◆ Task directions:
Please pick out every line in the data below that contains the string "Bass" and copy each of those lines. Treat the match as case-sensitive.

◆ Input material:
··········
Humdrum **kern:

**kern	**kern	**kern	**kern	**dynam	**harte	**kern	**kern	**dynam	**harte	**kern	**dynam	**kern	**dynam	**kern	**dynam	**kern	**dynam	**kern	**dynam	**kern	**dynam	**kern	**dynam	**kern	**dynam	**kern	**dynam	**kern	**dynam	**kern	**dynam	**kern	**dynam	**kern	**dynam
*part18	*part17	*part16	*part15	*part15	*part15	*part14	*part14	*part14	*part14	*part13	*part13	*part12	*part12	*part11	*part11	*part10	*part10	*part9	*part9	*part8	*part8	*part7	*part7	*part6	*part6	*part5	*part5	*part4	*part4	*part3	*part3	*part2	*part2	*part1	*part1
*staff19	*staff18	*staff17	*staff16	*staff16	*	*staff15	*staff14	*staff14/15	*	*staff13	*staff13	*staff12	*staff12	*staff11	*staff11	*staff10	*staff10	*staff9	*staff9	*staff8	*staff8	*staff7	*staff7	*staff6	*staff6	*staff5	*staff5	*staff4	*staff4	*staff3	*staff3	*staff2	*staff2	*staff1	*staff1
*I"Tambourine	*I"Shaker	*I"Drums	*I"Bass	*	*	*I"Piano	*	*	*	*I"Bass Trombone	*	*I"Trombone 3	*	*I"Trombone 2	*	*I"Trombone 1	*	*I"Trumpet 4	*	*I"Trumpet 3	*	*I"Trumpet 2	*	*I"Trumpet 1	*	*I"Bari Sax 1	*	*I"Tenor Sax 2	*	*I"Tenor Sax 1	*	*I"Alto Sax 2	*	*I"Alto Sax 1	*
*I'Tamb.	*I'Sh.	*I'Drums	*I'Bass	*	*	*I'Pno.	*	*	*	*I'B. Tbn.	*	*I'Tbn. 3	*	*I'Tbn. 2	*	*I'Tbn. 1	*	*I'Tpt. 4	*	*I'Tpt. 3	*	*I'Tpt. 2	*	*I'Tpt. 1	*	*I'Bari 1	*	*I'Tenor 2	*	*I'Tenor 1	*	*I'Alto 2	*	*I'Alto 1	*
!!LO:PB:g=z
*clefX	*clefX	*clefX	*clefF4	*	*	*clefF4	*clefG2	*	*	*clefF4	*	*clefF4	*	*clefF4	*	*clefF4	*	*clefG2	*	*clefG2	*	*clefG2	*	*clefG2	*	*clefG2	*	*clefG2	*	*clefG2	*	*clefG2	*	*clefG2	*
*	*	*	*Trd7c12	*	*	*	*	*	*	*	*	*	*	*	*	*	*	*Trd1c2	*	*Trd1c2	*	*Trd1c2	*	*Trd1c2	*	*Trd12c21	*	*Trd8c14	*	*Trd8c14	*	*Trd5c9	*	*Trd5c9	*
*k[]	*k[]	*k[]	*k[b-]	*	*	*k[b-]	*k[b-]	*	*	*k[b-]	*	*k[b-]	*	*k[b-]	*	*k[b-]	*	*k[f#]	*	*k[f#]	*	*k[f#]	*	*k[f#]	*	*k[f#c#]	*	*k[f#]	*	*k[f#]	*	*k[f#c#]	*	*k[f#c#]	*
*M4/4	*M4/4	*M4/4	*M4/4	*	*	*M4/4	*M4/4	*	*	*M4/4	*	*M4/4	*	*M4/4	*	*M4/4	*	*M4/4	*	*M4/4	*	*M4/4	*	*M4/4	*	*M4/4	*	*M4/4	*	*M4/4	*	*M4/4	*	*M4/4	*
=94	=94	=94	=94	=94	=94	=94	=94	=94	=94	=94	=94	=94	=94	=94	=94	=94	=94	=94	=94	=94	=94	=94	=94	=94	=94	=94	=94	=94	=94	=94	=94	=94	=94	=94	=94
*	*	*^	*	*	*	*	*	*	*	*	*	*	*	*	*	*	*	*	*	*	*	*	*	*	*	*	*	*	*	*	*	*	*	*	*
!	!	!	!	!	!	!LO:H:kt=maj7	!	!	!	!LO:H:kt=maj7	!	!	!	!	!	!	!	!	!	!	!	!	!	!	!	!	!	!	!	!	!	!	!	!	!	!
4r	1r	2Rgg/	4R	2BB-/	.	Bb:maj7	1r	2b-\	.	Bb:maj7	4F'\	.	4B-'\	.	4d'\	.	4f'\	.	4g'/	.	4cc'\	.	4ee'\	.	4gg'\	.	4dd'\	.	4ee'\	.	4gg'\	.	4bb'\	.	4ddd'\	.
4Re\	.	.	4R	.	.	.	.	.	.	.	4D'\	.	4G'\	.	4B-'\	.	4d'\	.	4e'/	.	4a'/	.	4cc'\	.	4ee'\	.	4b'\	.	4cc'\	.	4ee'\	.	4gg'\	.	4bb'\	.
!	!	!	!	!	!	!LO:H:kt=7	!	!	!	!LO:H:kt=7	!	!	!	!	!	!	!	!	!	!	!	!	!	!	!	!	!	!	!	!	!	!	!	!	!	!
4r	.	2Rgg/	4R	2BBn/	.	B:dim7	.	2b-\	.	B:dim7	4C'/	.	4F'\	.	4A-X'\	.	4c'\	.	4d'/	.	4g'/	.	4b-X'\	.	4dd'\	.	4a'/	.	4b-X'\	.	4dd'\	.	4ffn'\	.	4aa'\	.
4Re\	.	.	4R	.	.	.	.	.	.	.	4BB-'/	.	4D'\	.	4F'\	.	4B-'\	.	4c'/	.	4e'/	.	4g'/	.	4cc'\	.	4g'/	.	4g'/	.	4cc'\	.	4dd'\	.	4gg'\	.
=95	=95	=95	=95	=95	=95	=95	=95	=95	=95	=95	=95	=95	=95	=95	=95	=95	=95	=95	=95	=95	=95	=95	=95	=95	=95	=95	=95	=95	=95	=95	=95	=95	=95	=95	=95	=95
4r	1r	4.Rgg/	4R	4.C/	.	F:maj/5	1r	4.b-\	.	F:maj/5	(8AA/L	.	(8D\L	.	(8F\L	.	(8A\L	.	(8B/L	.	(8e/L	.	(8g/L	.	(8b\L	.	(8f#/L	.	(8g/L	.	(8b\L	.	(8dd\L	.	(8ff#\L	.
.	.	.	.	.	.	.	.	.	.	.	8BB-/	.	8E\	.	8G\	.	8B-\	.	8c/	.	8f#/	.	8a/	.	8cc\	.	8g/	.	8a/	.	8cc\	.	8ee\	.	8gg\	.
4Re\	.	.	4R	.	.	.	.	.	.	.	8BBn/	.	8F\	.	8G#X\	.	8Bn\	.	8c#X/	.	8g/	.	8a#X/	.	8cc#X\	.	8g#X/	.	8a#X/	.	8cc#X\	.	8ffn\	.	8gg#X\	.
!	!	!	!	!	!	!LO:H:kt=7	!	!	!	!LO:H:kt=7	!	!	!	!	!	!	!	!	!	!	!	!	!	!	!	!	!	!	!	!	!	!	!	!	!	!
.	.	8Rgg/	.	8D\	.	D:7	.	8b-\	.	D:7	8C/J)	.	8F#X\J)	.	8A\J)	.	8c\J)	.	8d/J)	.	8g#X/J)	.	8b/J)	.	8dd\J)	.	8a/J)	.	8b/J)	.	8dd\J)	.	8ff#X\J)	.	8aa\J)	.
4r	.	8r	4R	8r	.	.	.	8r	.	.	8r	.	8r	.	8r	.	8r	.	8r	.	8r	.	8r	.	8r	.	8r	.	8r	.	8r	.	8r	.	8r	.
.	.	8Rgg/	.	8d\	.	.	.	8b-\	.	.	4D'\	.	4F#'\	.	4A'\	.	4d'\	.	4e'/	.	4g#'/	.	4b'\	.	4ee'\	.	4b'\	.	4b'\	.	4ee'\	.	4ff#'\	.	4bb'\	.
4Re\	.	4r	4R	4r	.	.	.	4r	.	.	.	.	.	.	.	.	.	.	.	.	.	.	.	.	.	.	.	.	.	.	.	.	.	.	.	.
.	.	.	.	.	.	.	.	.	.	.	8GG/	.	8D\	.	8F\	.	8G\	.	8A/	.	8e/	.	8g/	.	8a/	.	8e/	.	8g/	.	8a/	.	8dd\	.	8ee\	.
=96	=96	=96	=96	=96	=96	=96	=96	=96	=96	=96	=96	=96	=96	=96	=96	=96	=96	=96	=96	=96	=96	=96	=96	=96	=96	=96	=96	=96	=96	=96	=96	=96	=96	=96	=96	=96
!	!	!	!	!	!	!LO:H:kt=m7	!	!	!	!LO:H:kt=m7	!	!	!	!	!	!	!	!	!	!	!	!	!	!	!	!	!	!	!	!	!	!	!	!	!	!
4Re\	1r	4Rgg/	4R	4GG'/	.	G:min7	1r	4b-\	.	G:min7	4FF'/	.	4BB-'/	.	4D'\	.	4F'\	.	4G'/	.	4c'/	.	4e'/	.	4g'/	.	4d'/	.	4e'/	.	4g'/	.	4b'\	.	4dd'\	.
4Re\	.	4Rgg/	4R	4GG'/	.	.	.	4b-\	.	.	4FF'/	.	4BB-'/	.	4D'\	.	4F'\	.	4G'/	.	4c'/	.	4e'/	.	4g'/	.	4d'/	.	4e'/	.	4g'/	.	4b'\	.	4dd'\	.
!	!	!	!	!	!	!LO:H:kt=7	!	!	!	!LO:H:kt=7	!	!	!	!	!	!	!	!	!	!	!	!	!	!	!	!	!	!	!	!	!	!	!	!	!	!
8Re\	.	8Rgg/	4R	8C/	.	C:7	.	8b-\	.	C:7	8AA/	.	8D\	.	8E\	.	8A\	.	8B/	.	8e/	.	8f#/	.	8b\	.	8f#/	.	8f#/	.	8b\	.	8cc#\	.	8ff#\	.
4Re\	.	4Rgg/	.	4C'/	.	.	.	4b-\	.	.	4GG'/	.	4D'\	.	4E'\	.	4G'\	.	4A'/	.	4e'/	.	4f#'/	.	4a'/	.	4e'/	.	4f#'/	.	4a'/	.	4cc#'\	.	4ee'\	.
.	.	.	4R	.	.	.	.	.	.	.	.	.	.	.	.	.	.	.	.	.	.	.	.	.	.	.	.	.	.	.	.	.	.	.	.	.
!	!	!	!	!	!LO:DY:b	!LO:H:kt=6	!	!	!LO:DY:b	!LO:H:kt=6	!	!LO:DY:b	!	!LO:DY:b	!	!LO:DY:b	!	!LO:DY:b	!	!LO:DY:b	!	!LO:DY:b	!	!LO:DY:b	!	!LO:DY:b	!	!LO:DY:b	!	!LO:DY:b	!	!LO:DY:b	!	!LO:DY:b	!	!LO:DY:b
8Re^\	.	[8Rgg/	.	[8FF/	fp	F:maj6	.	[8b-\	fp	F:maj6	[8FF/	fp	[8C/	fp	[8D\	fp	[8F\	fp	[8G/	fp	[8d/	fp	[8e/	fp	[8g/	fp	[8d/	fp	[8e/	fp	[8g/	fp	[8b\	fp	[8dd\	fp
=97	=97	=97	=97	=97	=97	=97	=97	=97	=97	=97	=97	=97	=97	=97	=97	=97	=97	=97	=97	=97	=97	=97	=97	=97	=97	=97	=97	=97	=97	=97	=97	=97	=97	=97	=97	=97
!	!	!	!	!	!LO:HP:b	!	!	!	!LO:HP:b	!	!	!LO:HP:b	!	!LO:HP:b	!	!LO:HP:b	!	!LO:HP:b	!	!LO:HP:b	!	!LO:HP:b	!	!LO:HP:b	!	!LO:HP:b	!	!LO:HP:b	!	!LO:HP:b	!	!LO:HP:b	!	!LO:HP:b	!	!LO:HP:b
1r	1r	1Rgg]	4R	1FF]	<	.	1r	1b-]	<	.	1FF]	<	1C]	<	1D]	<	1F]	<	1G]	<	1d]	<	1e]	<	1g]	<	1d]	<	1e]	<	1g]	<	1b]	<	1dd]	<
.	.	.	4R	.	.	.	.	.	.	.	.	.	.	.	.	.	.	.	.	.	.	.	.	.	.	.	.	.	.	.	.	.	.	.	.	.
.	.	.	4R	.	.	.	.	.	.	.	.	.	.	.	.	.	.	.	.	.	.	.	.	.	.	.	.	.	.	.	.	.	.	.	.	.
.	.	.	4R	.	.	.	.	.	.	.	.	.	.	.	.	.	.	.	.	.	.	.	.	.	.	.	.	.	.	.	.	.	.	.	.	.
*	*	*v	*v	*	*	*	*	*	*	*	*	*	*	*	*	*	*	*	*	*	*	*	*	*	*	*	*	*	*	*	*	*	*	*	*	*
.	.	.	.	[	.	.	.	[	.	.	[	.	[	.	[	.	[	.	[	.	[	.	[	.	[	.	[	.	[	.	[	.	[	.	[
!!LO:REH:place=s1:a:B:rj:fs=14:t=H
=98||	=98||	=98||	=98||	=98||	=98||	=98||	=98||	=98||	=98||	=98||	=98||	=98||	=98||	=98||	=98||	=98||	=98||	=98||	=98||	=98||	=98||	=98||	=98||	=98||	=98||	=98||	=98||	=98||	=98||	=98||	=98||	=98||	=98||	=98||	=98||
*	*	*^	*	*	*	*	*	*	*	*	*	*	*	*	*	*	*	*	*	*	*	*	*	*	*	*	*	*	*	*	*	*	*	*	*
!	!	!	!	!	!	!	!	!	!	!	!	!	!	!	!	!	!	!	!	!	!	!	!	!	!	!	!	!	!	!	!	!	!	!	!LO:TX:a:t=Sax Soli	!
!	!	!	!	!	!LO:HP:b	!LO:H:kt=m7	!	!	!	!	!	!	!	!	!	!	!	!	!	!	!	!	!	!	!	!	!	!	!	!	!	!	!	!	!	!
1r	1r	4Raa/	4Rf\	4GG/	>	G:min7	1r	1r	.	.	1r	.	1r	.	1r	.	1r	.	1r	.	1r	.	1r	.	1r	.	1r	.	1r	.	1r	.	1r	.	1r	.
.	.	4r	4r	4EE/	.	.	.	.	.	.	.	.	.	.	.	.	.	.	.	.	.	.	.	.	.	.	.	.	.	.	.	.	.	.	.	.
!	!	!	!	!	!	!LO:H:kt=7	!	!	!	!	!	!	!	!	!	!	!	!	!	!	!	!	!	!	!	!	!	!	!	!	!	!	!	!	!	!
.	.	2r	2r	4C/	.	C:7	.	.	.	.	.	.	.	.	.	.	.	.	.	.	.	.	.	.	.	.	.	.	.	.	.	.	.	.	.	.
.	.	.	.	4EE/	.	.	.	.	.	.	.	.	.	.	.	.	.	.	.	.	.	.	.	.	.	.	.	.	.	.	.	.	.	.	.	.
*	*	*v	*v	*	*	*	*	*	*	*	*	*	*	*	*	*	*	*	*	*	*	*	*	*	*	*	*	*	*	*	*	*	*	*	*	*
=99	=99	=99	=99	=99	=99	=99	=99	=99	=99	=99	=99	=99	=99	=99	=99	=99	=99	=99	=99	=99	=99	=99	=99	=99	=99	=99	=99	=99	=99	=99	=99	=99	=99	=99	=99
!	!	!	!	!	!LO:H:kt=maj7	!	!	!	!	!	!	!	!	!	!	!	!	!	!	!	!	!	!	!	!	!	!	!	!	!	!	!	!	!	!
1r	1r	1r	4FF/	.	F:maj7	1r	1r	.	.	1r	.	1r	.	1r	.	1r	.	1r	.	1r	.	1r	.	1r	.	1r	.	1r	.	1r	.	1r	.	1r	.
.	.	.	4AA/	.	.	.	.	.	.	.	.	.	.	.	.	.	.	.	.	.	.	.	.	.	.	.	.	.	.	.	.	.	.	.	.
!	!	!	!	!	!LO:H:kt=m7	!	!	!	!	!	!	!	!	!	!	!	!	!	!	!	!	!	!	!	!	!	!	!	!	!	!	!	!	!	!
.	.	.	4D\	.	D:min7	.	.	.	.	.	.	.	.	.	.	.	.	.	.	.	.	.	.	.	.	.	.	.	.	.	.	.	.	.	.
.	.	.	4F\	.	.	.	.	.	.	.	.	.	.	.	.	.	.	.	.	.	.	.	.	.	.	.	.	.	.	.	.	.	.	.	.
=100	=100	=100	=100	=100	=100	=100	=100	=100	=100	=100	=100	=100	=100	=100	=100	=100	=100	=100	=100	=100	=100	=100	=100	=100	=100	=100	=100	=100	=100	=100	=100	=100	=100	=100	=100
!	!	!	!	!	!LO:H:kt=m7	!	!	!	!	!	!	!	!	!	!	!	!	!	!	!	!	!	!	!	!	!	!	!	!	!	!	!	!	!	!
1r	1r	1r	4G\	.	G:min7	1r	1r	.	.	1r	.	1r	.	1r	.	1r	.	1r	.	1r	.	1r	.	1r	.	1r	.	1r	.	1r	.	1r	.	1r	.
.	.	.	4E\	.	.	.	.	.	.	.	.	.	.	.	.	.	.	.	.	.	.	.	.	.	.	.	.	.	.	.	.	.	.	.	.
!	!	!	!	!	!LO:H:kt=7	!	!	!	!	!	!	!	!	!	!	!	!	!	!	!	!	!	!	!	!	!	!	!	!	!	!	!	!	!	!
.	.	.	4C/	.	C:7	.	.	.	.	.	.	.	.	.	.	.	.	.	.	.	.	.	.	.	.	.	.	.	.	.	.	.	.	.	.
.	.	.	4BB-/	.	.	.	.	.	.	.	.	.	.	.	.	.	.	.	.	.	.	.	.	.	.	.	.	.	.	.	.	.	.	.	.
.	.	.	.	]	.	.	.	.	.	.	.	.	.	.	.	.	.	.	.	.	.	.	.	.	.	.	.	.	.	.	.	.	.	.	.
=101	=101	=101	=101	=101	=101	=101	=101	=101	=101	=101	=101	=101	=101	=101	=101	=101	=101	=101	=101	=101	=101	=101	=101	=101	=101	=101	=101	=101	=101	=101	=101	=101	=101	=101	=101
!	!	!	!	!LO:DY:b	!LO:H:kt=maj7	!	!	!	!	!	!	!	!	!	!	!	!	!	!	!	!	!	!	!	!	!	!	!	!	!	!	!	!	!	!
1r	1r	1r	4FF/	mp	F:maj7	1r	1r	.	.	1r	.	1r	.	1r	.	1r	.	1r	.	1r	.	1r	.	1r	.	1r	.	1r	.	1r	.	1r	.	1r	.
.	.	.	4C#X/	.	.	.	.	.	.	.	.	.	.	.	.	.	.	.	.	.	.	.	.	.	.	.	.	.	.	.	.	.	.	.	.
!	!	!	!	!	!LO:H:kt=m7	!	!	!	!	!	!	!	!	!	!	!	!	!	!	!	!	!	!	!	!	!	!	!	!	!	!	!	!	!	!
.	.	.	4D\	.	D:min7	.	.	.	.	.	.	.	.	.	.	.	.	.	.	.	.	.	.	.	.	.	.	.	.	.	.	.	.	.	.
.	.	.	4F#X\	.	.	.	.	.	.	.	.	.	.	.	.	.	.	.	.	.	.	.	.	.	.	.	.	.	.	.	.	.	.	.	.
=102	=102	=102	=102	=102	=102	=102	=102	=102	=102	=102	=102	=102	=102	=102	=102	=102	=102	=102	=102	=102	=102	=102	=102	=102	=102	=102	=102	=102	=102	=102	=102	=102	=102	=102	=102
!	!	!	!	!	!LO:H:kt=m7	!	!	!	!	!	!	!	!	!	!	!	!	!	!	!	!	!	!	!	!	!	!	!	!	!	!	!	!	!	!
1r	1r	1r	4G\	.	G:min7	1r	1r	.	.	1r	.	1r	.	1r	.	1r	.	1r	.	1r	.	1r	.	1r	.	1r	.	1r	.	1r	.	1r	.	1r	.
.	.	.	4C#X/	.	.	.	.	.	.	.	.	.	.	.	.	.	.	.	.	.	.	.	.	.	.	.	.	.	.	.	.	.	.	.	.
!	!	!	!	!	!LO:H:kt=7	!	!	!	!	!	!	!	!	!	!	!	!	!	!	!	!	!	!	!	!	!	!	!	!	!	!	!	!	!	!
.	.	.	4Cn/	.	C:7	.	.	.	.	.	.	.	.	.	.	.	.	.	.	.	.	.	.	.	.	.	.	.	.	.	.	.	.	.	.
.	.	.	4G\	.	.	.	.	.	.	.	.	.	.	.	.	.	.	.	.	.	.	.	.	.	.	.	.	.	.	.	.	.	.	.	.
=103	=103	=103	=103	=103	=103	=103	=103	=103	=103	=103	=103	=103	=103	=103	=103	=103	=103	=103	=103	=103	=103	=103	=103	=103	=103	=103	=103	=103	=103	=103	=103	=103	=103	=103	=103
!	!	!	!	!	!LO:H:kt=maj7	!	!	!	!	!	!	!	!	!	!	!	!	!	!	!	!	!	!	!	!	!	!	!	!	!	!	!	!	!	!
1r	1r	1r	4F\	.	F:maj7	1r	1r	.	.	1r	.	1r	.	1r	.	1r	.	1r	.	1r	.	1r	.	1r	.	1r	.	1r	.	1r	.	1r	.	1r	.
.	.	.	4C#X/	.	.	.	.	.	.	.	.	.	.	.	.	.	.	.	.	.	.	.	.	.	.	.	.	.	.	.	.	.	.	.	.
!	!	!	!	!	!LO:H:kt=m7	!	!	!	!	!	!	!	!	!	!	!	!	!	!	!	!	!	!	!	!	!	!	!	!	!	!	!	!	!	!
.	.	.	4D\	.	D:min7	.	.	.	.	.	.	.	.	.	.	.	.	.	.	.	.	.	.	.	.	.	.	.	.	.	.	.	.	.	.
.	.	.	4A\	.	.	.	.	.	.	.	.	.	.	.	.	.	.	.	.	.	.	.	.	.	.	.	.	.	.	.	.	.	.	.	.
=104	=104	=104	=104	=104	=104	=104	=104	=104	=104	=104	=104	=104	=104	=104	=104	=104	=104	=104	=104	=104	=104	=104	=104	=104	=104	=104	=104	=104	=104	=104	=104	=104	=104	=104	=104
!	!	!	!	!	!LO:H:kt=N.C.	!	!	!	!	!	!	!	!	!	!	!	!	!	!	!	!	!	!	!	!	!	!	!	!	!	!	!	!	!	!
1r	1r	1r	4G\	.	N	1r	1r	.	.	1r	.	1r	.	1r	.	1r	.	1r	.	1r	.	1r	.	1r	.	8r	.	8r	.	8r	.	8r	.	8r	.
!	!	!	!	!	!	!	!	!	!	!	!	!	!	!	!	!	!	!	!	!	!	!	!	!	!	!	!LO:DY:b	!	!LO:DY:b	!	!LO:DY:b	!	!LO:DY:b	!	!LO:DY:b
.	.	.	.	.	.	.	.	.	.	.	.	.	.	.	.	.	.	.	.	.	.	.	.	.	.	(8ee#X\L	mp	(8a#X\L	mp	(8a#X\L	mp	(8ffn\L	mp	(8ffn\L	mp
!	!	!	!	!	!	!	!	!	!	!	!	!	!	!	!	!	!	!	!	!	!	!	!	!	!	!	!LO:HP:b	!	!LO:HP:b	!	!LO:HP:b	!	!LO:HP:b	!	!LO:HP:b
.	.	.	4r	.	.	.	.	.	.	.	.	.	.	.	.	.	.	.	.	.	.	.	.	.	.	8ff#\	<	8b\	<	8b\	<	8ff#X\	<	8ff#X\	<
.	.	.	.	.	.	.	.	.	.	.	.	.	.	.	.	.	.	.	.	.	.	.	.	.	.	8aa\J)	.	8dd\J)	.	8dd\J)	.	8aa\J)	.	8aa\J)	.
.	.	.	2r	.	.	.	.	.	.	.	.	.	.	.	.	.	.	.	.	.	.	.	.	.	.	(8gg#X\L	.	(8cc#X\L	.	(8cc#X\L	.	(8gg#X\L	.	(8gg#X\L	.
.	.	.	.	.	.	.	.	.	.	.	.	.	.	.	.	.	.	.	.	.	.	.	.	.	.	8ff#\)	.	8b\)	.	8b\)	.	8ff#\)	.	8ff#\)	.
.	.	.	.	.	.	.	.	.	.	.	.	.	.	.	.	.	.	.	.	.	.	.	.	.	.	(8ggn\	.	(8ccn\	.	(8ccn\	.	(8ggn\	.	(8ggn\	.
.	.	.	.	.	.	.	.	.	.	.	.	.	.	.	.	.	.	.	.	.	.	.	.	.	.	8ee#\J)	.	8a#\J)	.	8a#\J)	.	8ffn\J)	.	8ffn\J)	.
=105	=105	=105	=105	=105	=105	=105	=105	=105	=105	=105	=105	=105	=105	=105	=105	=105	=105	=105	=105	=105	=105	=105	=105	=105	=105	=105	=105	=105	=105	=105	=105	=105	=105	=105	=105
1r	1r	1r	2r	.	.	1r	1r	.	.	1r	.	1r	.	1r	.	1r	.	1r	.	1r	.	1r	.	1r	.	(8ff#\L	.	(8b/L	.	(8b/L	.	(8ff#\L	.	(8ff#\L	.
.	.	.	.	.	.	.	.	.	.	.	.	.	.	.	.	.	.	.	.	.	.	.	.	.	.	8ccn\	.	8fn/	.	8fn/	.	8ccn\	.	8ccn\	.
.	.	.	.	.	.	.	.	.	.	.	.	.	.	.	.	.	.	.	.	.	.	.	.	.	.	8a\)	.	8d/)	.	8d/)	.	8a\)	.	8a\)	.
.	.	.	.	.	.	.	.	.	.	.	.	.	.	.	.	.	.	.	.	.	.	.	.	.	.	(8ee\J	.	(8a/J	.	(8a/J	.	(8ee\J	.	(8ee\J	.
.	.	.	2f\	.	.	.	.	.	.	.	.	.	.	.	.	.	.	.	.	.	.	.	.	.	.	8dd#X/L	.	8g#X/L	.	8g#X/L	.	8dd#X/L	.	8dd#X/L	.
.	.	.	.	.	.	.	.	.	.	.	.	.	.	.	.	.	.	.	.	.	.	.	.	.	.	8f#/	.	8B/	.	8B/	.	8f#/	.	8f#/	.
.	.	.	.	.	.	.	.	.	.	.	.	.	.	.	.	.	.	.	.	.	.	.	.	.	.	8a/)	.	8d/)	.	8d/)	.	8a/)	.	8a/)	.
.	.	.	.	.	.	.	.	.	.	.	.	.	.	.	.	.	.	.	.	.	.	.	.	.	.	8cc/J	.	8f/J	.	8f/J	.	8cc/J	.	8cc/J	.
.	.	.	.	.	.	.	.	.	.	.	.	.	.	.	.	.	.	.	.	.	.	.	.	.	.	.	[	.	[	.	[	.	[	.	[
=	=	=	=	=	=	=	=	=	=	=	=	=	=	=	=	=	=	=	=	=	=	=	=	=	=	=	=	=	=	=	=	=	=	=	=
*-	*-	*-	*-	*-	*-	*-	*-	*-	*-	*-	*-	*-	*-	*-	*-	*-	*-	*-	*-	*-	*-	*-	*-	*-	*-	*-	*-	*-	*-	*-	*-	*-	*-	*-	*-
··········
◆ Reply to the task:
*I"Tambourine	*I"Shaker	*I"Drums	*I"Bass	*	*	*I"Piano	*	*	*	*I"Bass Trombone	*	*I"Trombone 3	*	*I"Trombone 2	*	*I"Trombone 1	*	*I"Trumpet 4	*	*I"Trumpet 3	*	*I"Trumpet 2	*	*I"Trumpet 1	*	*I"Bari Sax 1	*	*I"Tenor Sax 2	*	*I"Tenor Sax 1	*	*I"Alto Sax 2	*	*I"Alto Sax 1	*
*I'Tamb.	*I'Sh.	*I'Drums	*I'Bass	*	*	*I'Pno.	*	*	*	*I'B. Tbn.	*	*I'Tbn. 3	*	*I'Tbn. 2	*	*I'Tbn. 1	*	*I'Tpt. 4	*	*I'Tpt. 3	*	*I'Tpt. 2	*	*I'Tpt. 1	*	*I'Bari 1	*	*I'Tenor 2	*	*I'Tenor 1	*	*I'Alto 2	*	*I'Alto 1	*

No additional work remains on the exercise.